No dia 14 de setembro de 2014, por volta das 20h, José, primário e de bons antecedentes, tentou subtrair para si, mediante escalada de um muro de 1,70 metros de altura, vários pedaços de fios duplos de cobre da rede elétrica avaliados em, aproximadamente, R$ 100,00 (cem reais) à época dos fatos. Sobre o caso apresentado, segundo entendimento sumulado do STJ, assinale a afirmativa correta.

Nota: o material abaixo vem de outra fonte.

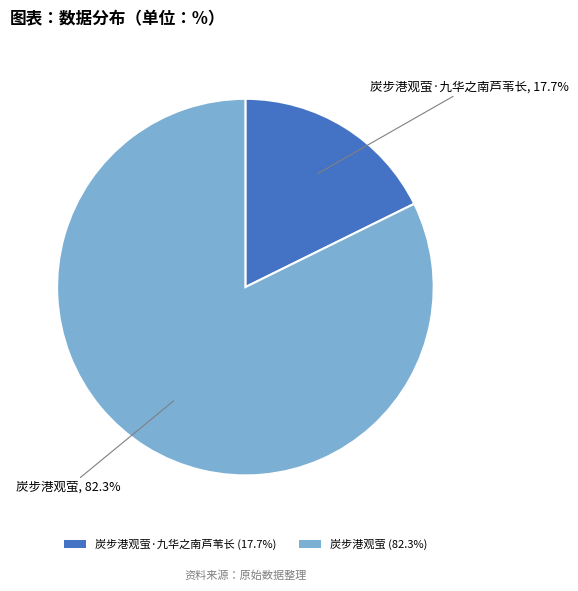

Rank the categories by value from lowest to highest.

炭步港观萤·九华之南芦苇长 (17.7%), 炭步港观萤 (82.3%)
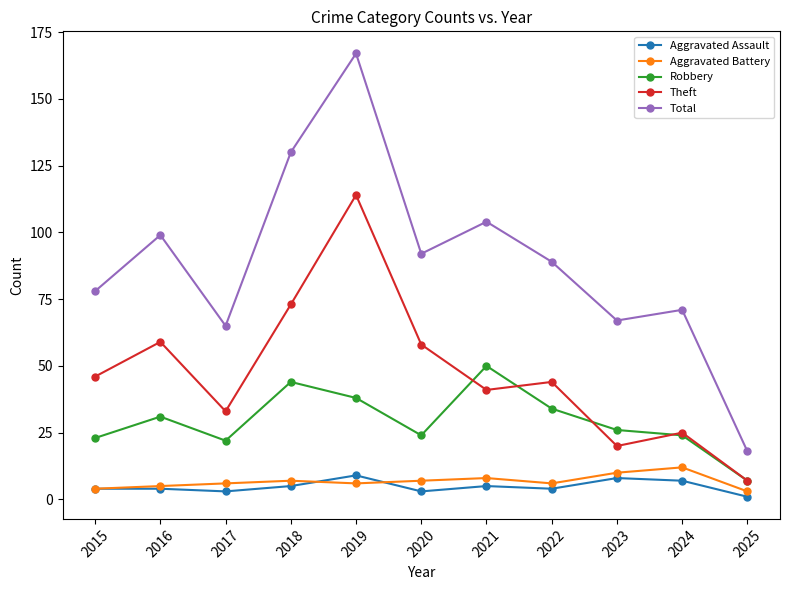

Read the Robbery value at 2016, to the nearest 10.

30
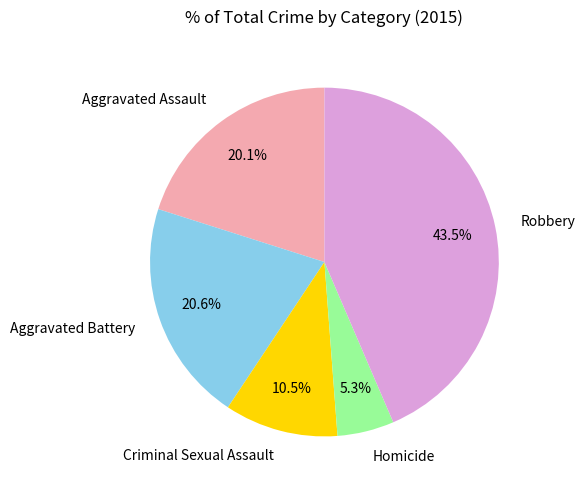

Is there a majority slice in this chart?

No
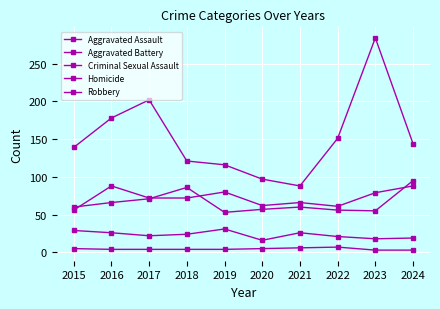

True or false: Criminal Sexual Assault and Aggravated Battery cross at least once.

False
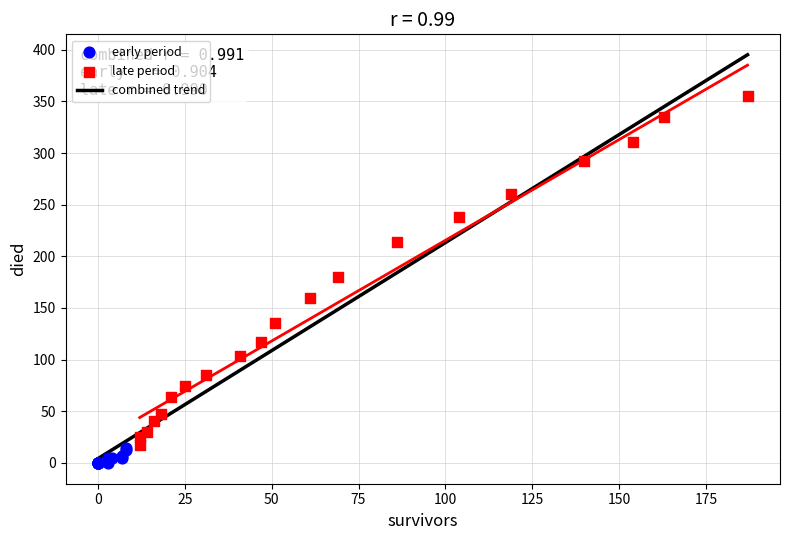

Which series reaches the maximum Y coordinate?

late period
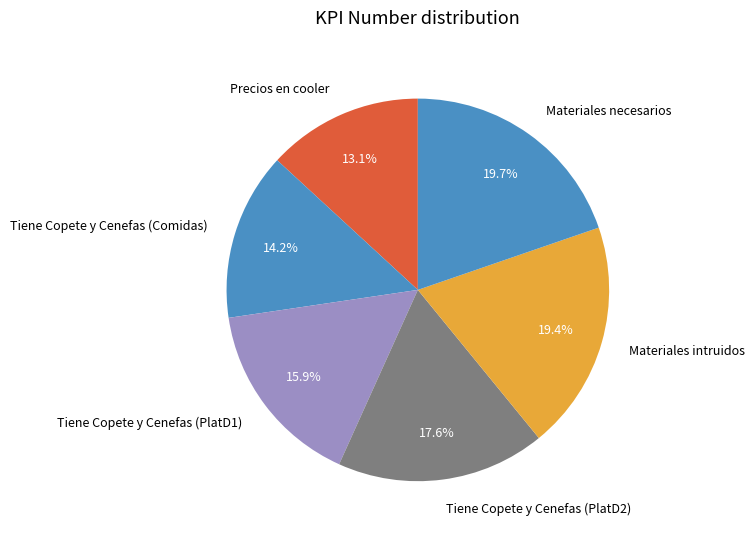

What percentage do Tiene Copete y Cenefas (PlatD1) and Materiales intruidos together represent?

35.3%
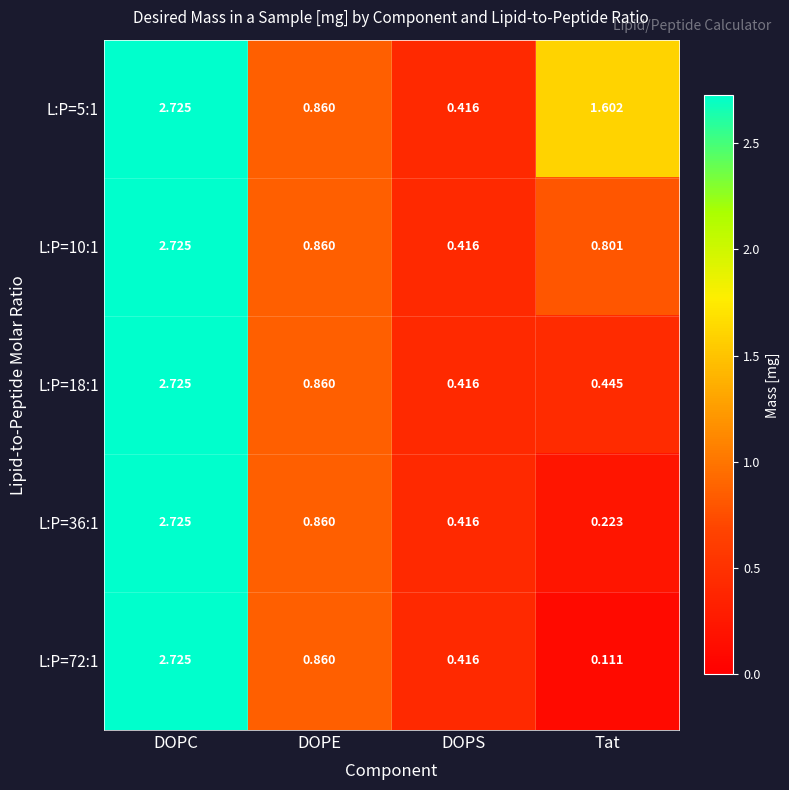

At which label does L:P=36:1 reach its minimum?

Tat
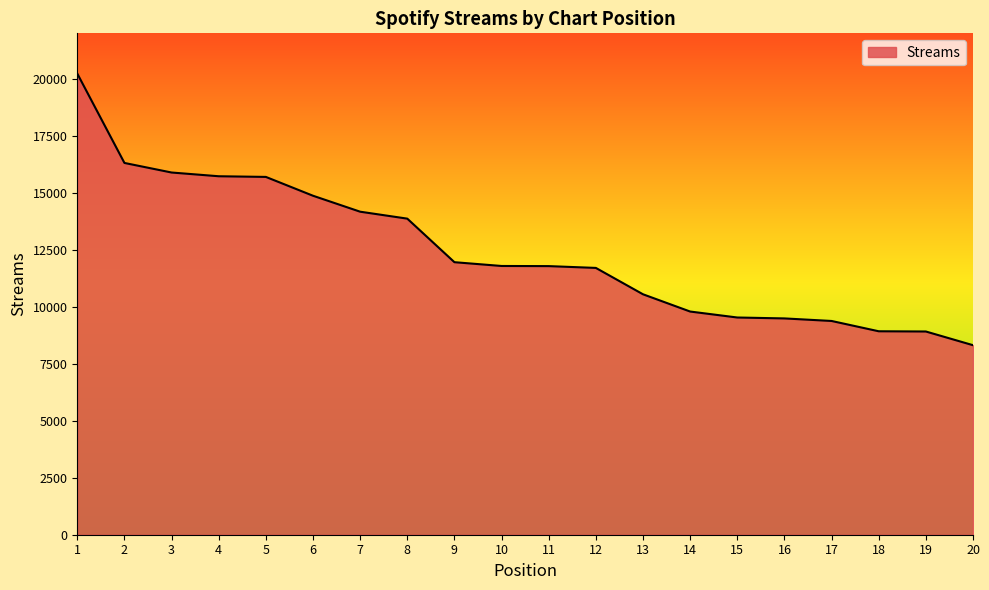

What is the maximum value shown in the chart?

20234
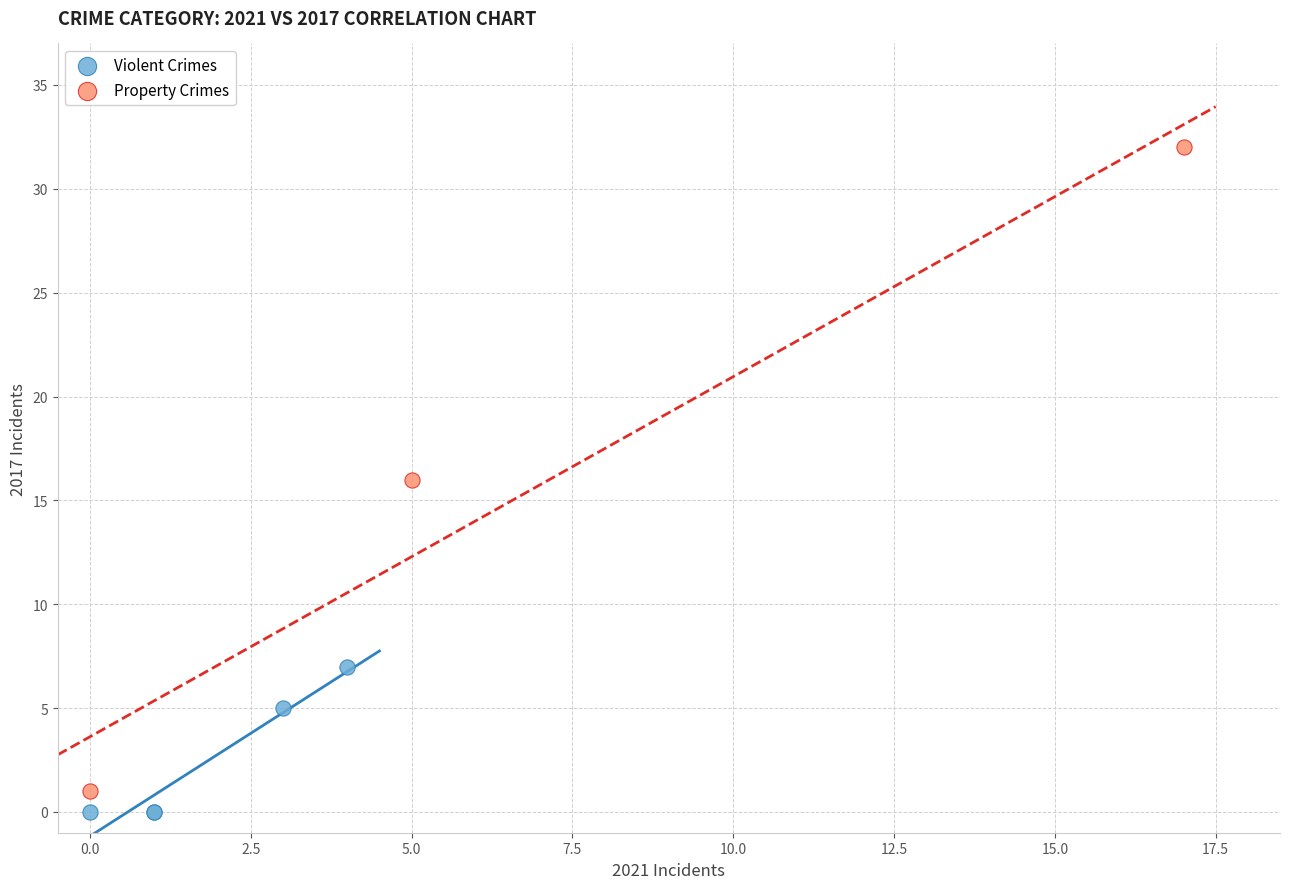

Which series has the largest Y range (max minus min)?

Property Crimes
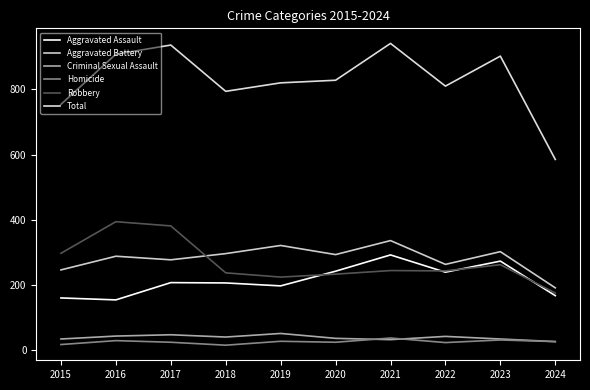

Is the value of Criminal Sexual Assault at 2020 greater than the value of Homicide at 2018?

Yes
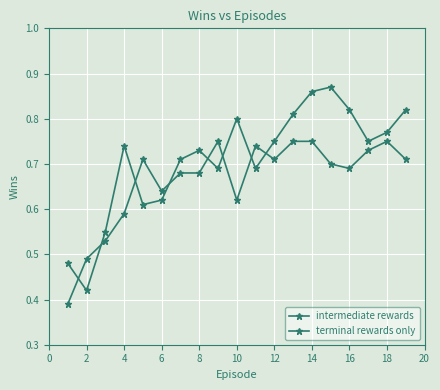

Reading right to left, what are all the values shown in this chart?

intermediate rewards: 0.8	0.8	0.8	0.8	0.9	0.9	0.8	0.8	0.7	0.8	0.7	0.7	0.7	0.6	0.6	0.7	0.6	0.4	0.5
terminal rewards only: 0.7	0.8	0.7	0.7	0.7	0.8	0.8	0.7	0.7	0.6	0.8	0.7	0.7	0.6	0.7	0.6	0.5	0.5	0.4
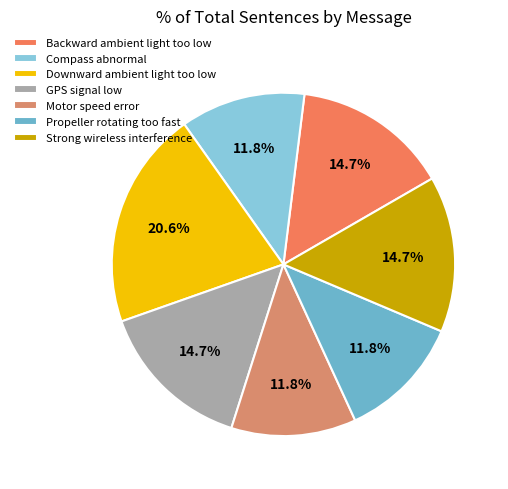

How many segments does this pie chart have?

7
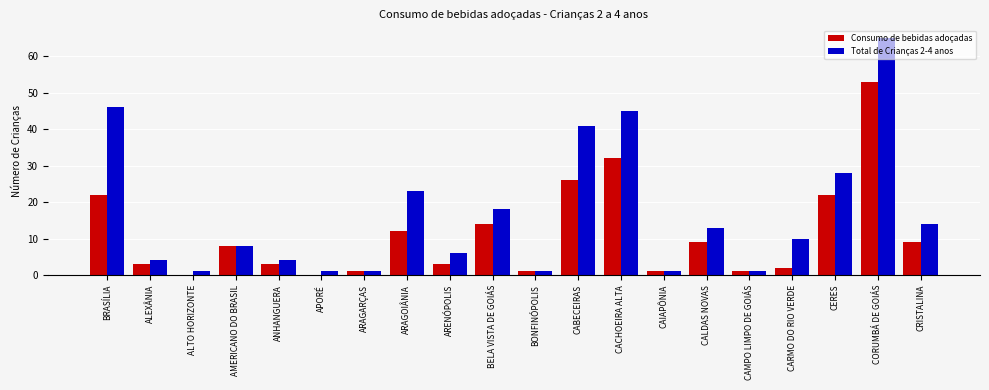

What is the sum of the Consumo de bebidas adoçadas values at CALDAS NOVAS and ANHANGUERA?

12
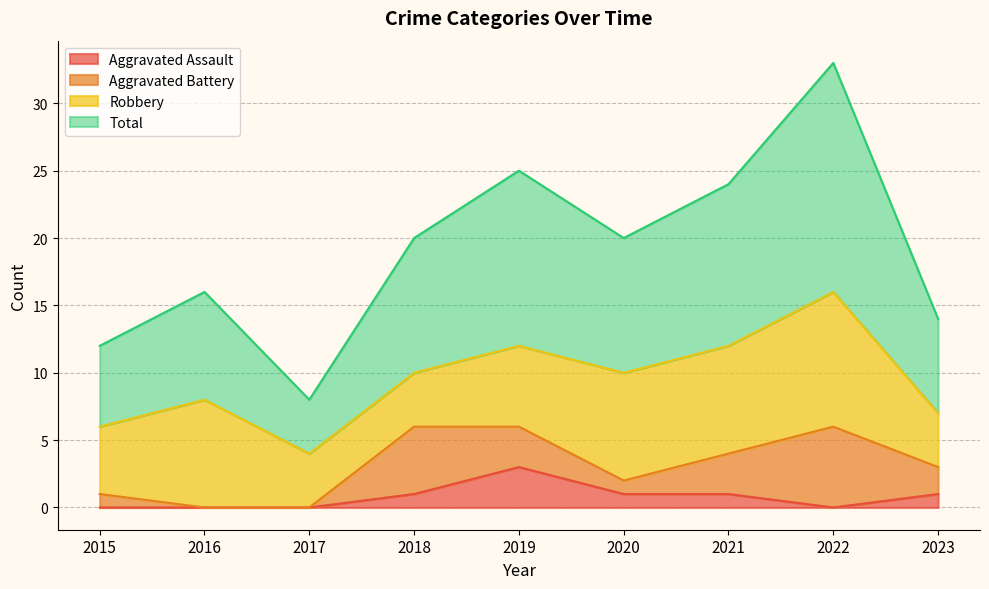

What is the total value across all series at 2022?

33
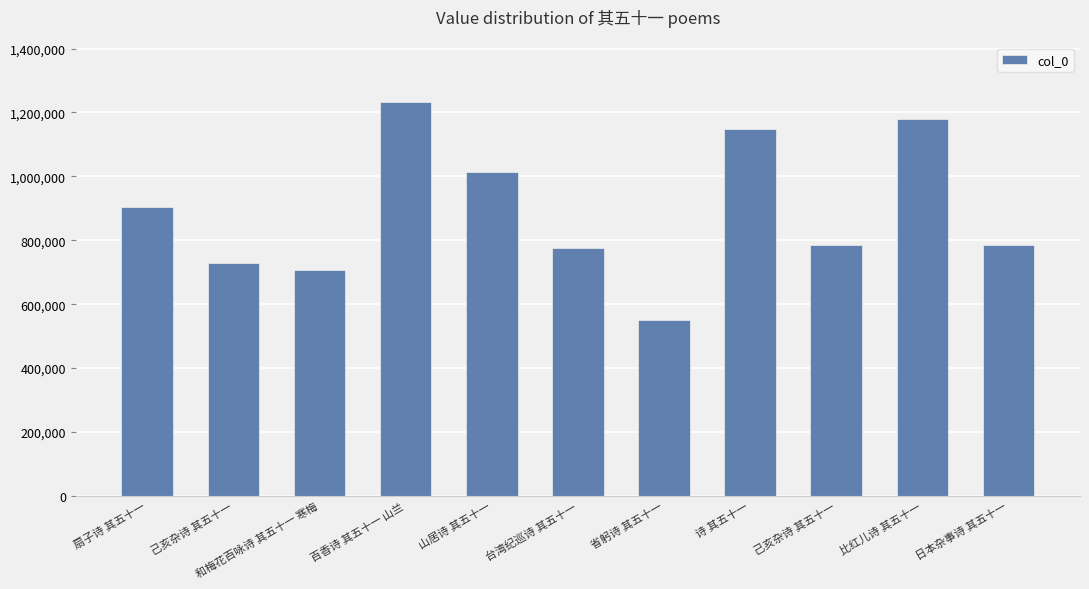

Count the number of categories in the chart.

11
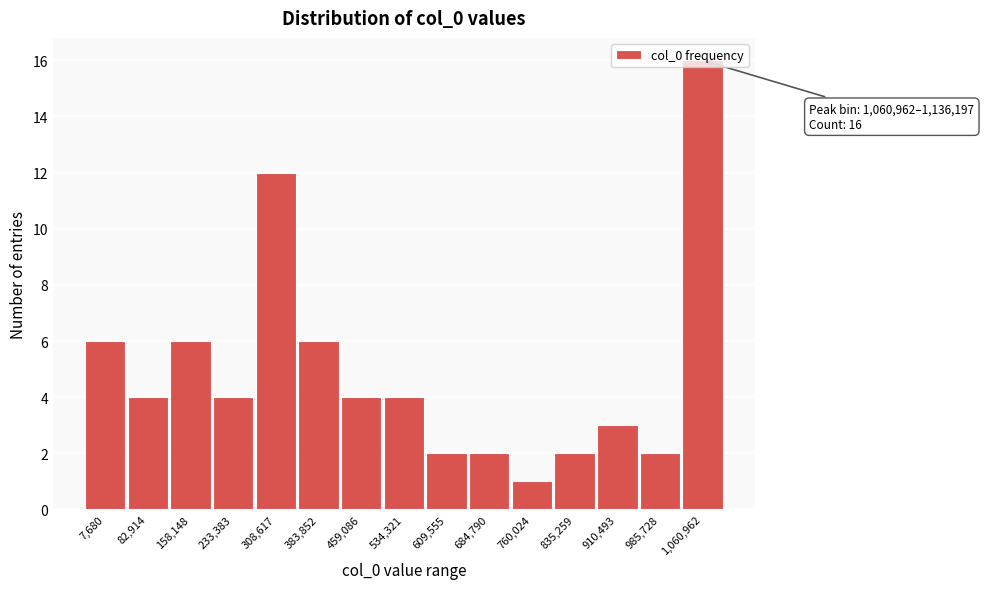

Which category has the highest value across all series?

1,060,962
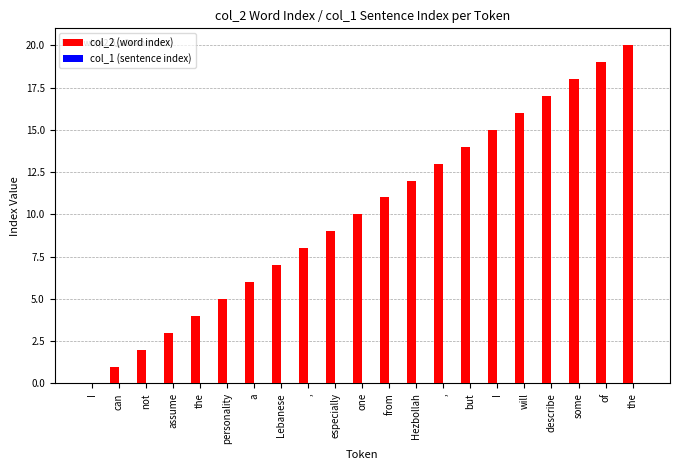

What is the label of the 17th bar from the left?

will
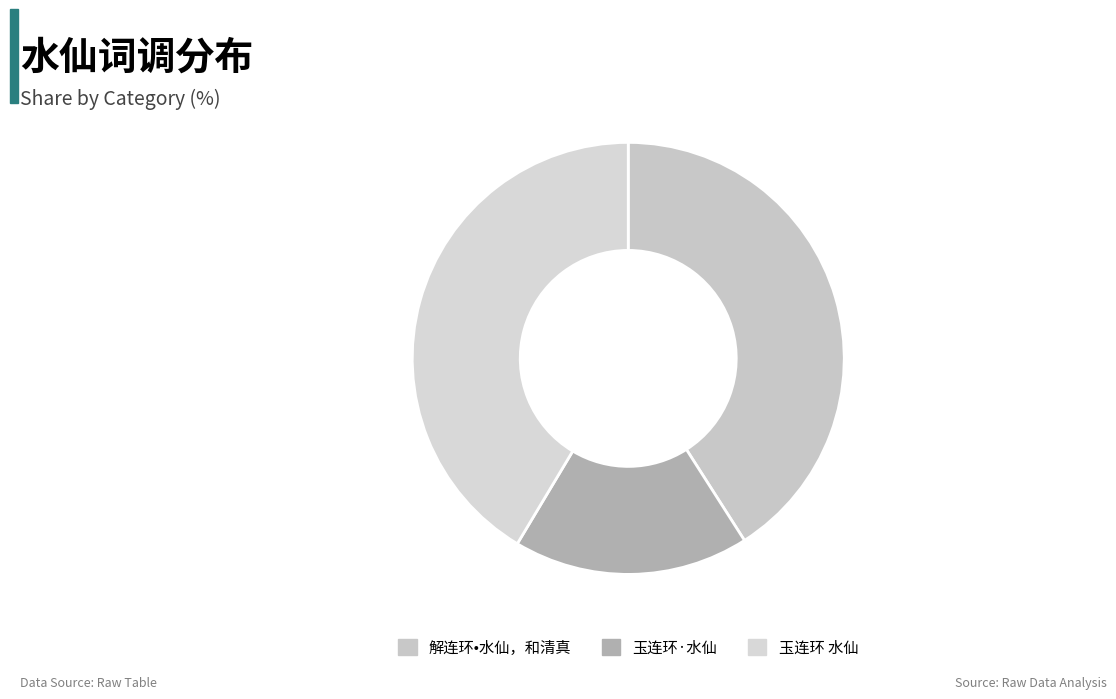

Does 解连环•水仙，和清真 represent more than half of the total?

No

- A)É possível o reconhecimento do furto qualificado-privilegiado independentemente do preenchimento cumulativo dos requisitos previstos no Art. 155, §2°, do CP.
Errada, porque o reconhecimento do furto qualificado-privilegiado exige a presença cumulativa da primariedade e do pequeno valor da coisa, além de a qualificadora ser objetiva.
- B)É possível o reconhecimento do privilégio previsto no Art. 155, § 2º, do CP nos casos de crime de furto qualificado se estiverem presentes a primariedade do agente e o pequeno valor da coisa, e se a qualificadora for de ordem objetiva.
Certa, porque corresponde exatamente à Súmula 511 do STJ: primariedade, pequeno valor e qualificadora de ordem objetiva permitem aplicar o privilégio mesmo no furto qualificado.
- C)Não é possível o reconhecimento do privilégio previsto no Art. 155, § 2º, do CP nos casos de crime de furto qualificado, mesmo que estejam presentes a primariedade do agente e o pequeno valor da coisa, e se a qualificadora for de ordem objetiva.
Errada, porque o STJ admite sim o privilégio no furto qualificado quando presentes os requisitos legais e a qualificadora for objetiva.
- D)É possível o reconhecimento do privilégio previsto no Art. 155, § 2º, do CP nos casos de crime de furto qualificado se estiverem presentes a primariedade do agente, o pequeno valor da coisa, e se a qualificadora for de ordem subjetiva.
Errada, porque a compatibilidade do privilégio com o furto qualificado ocorre quando a qualificadora é objetiva, e não subjetiva.
Gabarito: B
O furto privilegiado está no art. 155, §2º, do Código Penal: se o agente é primário e a coisa tem pequeno valor, o juiz pode reduzir a pena, trocar a reclusão por detenção ou até aplicar só multa, conforme o caso. É a velha ideia de tratar com mais leveza o furto de menor gravidade, sem exagero punitivo. O ponto importante aqui é que o privilégio pode conviver com o furto qualificado, mas não com qualquer qualificadora. O STJ consolidou isso na Súmula 511: é possível reconhecer o privilégio no furto qualificado quando a qualificadora for objetiva, como escalada, rompimento de obstáculo, emprego de chave falsa etc., desde que haja primariedade e pequeno valor da res furtiva. No caso da questão, José era primário, os fios de cobre valiam cerca de R$ 100,00 e a qualificadora foi a escalada do muro, que é objetiva. Então, encaixa certinho na Súmula 511 do STJ. Em resumo: primariedade + pequeno valor + qualificadora objetiva = furto qualificado-privilegiado possível. A banca FGV costuma cobrar exatamente essa combinação, trocando só o rótulo da qualificadora para ver se voce escorrega.